Juan Francisco Elso, Por America, 1986

Juan Francisco Elso, Por América, 1986. Carved wood, plaster and earth, 56 3/4 x 17 1/4 x 18 1/4 inches variable.

George Adams recounts his introduction to the work of the late Cuban artist, Juan Francisco Elso:

 

"In 1991, while on a trip to the List Gallery at MIT to oversee the installation of an Arneson exhibition, I wandered into an adjacent gallery. On view was an astonishing body of work mostly made from tree branches, twine, dirt and paper. The work, fragile, so full of humanity and astonishingly original, captivated me. I asked the List’s curator Katy Kline the identity of the artist: Juan Francisco Elso, a Cuban who had died, at age 32, in 1988. This was his memorial show, only his third solo exhibition, organized by the Museo Carrillo Gil in Mexico City.

"Not long after and with Elso’s work still in mind I read an article in Arte En Colombia (now ArtNexus) on the work of another Cuban artist, Jose Bedia. Something struck a chord and I immediately contacted two Cuban friends to see what they had to say about him. “The best young artist in Cuba,” Luis Cruz Azaceta informed me. I contacted him and arranged a show that was his first solo exhibition in the US and the start of what was a 16-year relationship with the gallery. 

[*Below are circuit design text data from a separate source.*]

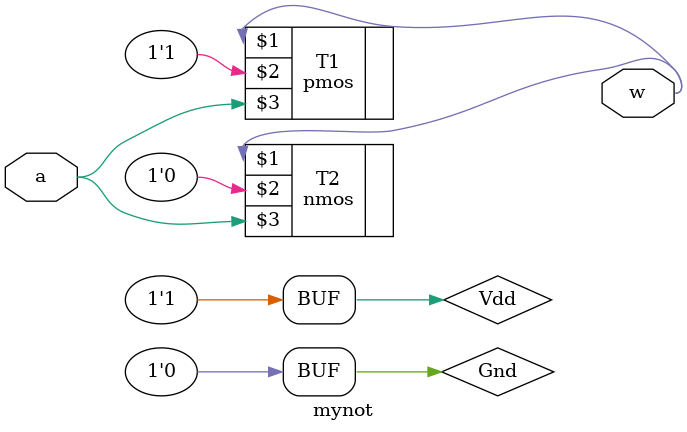
<source format=sv>
`timescale 1ns/1ns
module mynot (input a, output w);
	supply1 Vdd;
	supply0 Gnd;
	pmos #(4,7,9) T1(w,Vdd,a);
	nmos #(3,5,7) T2(w,Gnd,a);

endmodule

</source>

"But the work of Elso continued to haunt me and it wasn’t until some years later that I was offered the opportunity to read a draft of a monograph on Elso by Rachel Weiss. As it happened, I carried the manuscript with me to Miami where I stayed with the Bedia family. Late that night I mentioned the manuscript and Bedia, to my astonishment, casually informed me that Elso had been his best friend.

"That was enough for me. Through Bedia and Weiss I was able to contact the artist’s widow, Magali Lara, in Mexico and persuade her to allow me to offer his great work, Por America, a portrait of the Cuban patriot Jose Marti, with the promise that it would only be offered to a museum. Despite rumbles of protest from the Cuban artistic community who were upset that what they considered to be part of their patrimony was being offered in the US (as oppose to Cuba), Olga Viso, then Curator of Contemporary Art at the Hirshhorn Museum and Sculpture Garden in Washington DC quickly arranged to acquire the sculpture for their collection in 1998.

"Elso’s use of found materials (he graduated from ISA during the Soviet/Cuban “Special Period” when traditional art supplies were largely unavailable), his incorporation of themes from Afro-Cuban religions, as well as themes of geographic isolation mark him as the inspiration for many Cuban artists, notably Kacho and Los Carpinteros. Indeed Elso (along with Bedia) was one of the first from the 80s generation to emerge from Havana’s art scene and become internationally recognized (not Kacho as some have claimed), appearing in such exhibitions as the groundbreaking Volumen I, in Havana (1981), the second Havana Bienal (1984), and even the 1986 Venice Biennale.

"Viso, now an independent curator, is at work on the first exhibition of Elso’s work since the show that show at MIT, set to open at El Museo del Barrio in New York this fall (El Museo owns another great work by Elso, Caballo contra Colibri, 1988) and travel to the Phoenix Art Museum in 2023."